The spectrum of Educational Trauma explains the pervasive trauma rampant in schools, and is a range of events impacting communities by spreading a sense of helplessness and feelings of disempowerment. Poor communities, people ofcolor, and LGBTQ+ youth are among those most vulnerable to Educational Trauma (Snapp et al., 2015; Losen & Gillespie, 2012).
“My teen collaborators define Educational Trauma as any trauma that happens at school.”
PRACTICE
The Spectrum of Educational Trauma
The following are examples of harm occurring in schools:
• Testing and grade-based/age-based standardized curricula
• Bullying of/by educators
• Bullying of/by students
• Collective punishment
• Corporal punishment
• Special and gifted education
• ADHD and the use of stimulant medication
• Rejection, harassment, abuse, assault, and bathroom/locker room issues related to LGBTQ+ youth in schools
• The School-to-Prison Pipeline and the legal segregation of black, brown, poor, and LGBTQ+ youth (for more, see Chapter 11, #6) (Alexander, 2012; Losen & Gillespie, 2012; Snapp et al., 2015)
Signs and Symptoms of Educational Trauma
• Resistance to school tasks and assignments
• Low self-esteem
• School refusal
• Eating disorders
• Anxiety and sadness
• Aversion to school events
• Feelings of worthlessness, hopelessness, and powerlessness
• Mood disorders
• Failure to function at average/expected levels; doesn’t meet potential
• Theft
• Learning difficulties
• Low or inconsistent academic achievement
• Attention problems
• Substance abuse
• Aggressive behavior
• Disruptive behavior
• Oppositional behavior
• Defiance
• Irritability
• Explosive behavior
• Suicidal and/or homicidal ideation
Misdiagnoses of Educational Trauma:
• Generalized Anxiety Disorder
• Major Depressive Disorder
• Learning disabilities
• Disorders of communication, such as Receptive and Expressive Language Disorders and Selective Mutism
• Oppositional Defiant Disorder
• Attention Deficit Disorder/Attention Deficit Hyperactivity Disorder
• Intermittent Explosive Disorder
• Somatic problems
• Post-Traumatic Stress Disorder
• Eating disorders
REFLECT
• Thinking about the LGBTQ+ youth you care about, do any of these experiences resonate with the ones they report?

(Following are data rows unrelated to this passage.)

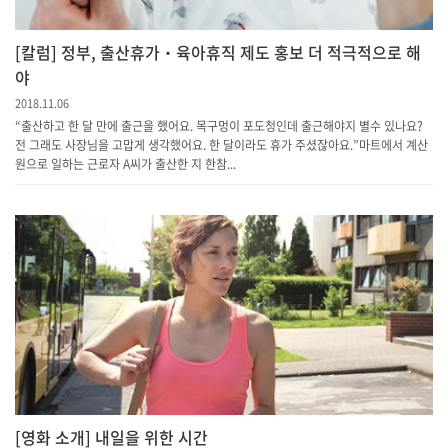
[칼럼] 정부, 출산휴가‧육아휴직 제도 홍보 더 적극적으로 해
야
2018.11.06
“출산하고 한 달 만에 출근을 했어요. 목구멍이 포도청인데 출근해야지 별수 있나요?
전 그래도 사장님을 고맙게 생각했어요. 한 달이라도 휴가 주셨잖아요.”마트에서 계산
원으로 일하는 근로자 A씨가 출산한 지 한참...
[영화 소개] 내일을 위한 시간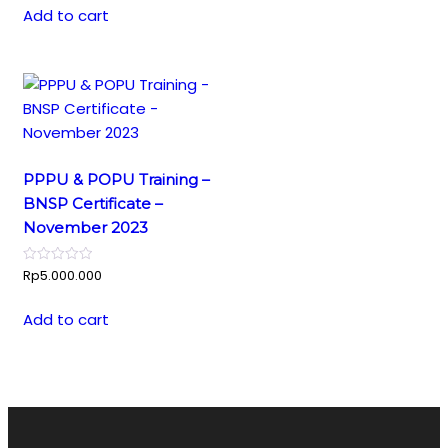
Add to cart
PPPU & POPU Training –
BNSP Certificate –
November 2023
Rp
5.000.000
Add to cart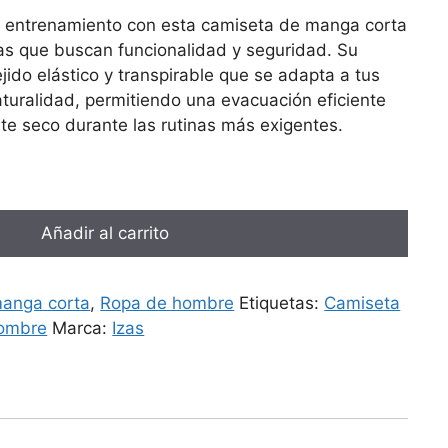
e entrenamiento con esta camiseta de manga corta
as que buscan funcionalidad y seguridad. Su
jido elástico y transpirable que se adapta a tus
turalidad, permitiendo una evacuación eficiente
te seco durante las rutinas más exigentes.
Añadir al carrito
anga corta
,
Ropa de hombre
Etiquetas:
Camiseta
ombre
Marca:
Izas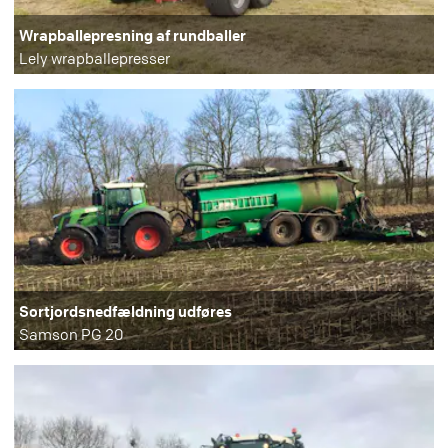
Wrapballepresning af rundballer
Lely wrapballepresser
Sortjordsnedfældning udføres
Samson PG 20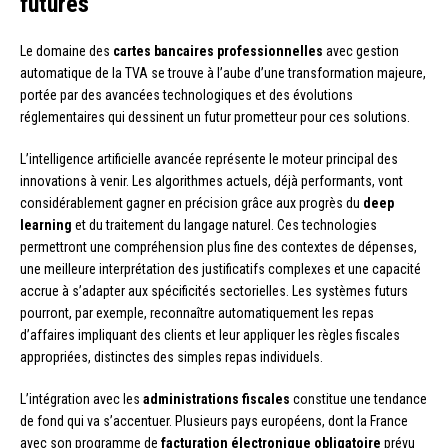
futures
Le domaine des
cartes bancaires professionnelles
avec gestion
automatique de la TVA se trouve à l’aube d’une transformation majeure,
portée par des avancées technologiques et des évolutions
réglementaires qui dessinent un futur prometteur pour ces solutions.
L’intelligence artificielle avancée représente le moteur principal des
innovations à venir. Les algorithmes actuels, déjà performants, vont
considérablement gagner en précision grâce aux progrès du
deep
learning
et du traitement du langage naturel. Ces technologies
permettront une compréhension plus fine des contextes de dépenses,
une meilleure interprétation des justificatifs complexes et une capacité
accrue à s’adapter aux spécificités sectorielles. Les systèmes futurs
pourront, par exemple, reconnaître automatiquement les repas
d’affaires impliquant des clients et leur appliquer les règles fiscales
appropriées, distinctes des simples repas individuels.
L’intégration avec les
administrations fiscales
constitue une tendance
de fond qui va s’accentuer. Plusieurs pays européens, dont la France
avec son programme de
facturation électronique obligatoire
prévu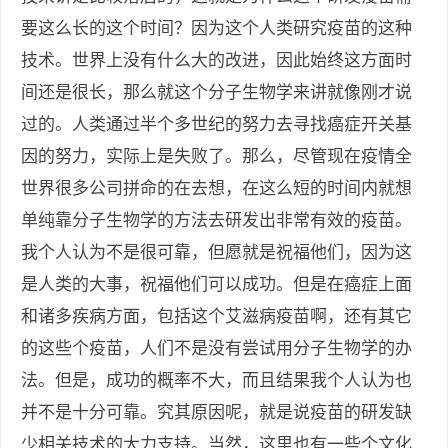
要这么长的这个时间？因为这个人类研究疫苗的这种
技术。世界上没有什么大的改进，因此始终这方面时
间还是很长，那么就这个分子生物学来讲就像刚才说
过的。人类通过半个多世纪的努力去寻找癌症开关基
因的努力，实际上是失败了。那么，尽管现在疫情全
世界很多公司拼命的在去想，在这么短的时间内就想
单纯靠分子生物学的方法去研发出非常有效的疫苗。
我个人认为不是很可靠，但愿就是祝福他们，因为这
是人类的大事，祝福他们可以成功。但是在癌症上面
和诸多疾病方面，包括这个艾滋病疫苗啊，还有其它
的这些个疫苗，人们不是没有尝试用分子生物学的办
法。但是，成功的概率不大，而且结果我个人认为也
并不是十分可靠。究其原因呢，就是说疫苗的研发缺
少相关技术的大力支持。当然，这里也有一些个文化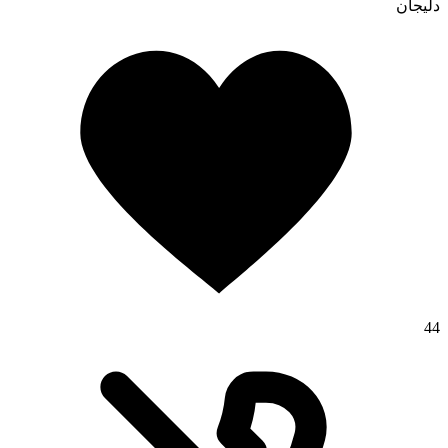
دلیجان
تماس با ما
44
درباره ما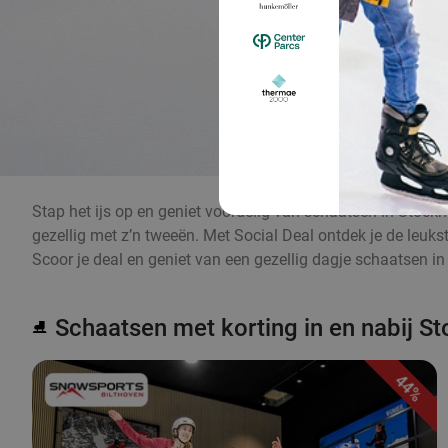
Stap het ijs op en geniet voordelig van schaatsen in Stockh
gezellig met z’n tweeën. Met Social Deal ontdek je de leuk
Scoor je deal en geniet van een gezellig dagje schaatsen i
Schaatsen met korting in en nabij S
⛸️
44%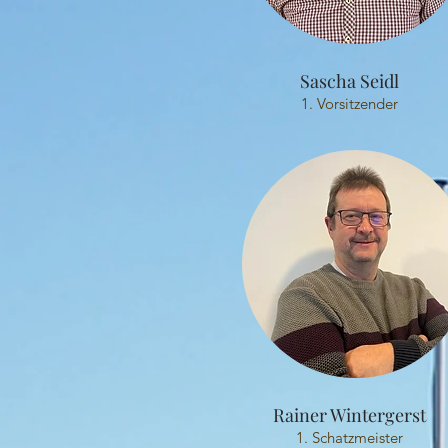
Sascha Seidl
1. Vorsitzender
Rainer Wintergerst
1. Schatzmeister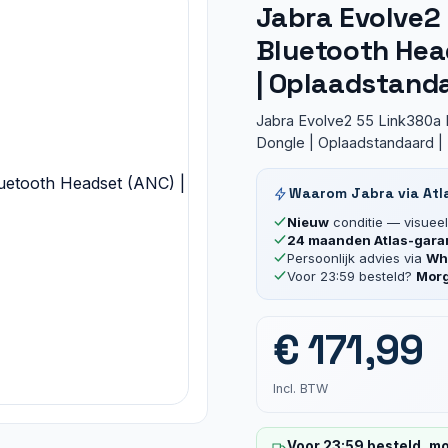
Jabra Evolve2 
Bluetooth Hea
| Oplaadstanda
Jabra Evolve2 55 Link380a 
Dongle | Oplaadstandaard |
Waarom Jabra via Atl
Nieuw
conditie — visueel 
24 maanden Atlas-gara
Persoonlijk advies via
Wha
Voor 23:59 besteld?
Morg
€
171,99
Incl. BTW
Voor 23:59 besteld, mo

• Now, reflecting on the educational system, school policies, and the laws that govern how students learn, are there any you disagree with? Why or why not?
• Could you see yourself standing up and advocating for LGBTQ+ youth in schools where Educational Trauma happens disproportionately to them every day (Snapp et al.)?
• If and when you do voice your opposition to harmful educational practices that have been normalized in our culture, by laws and policies, you will be serving an important role!
“One action doesn’t remedy the system, yet it is critical to the system being remedied!”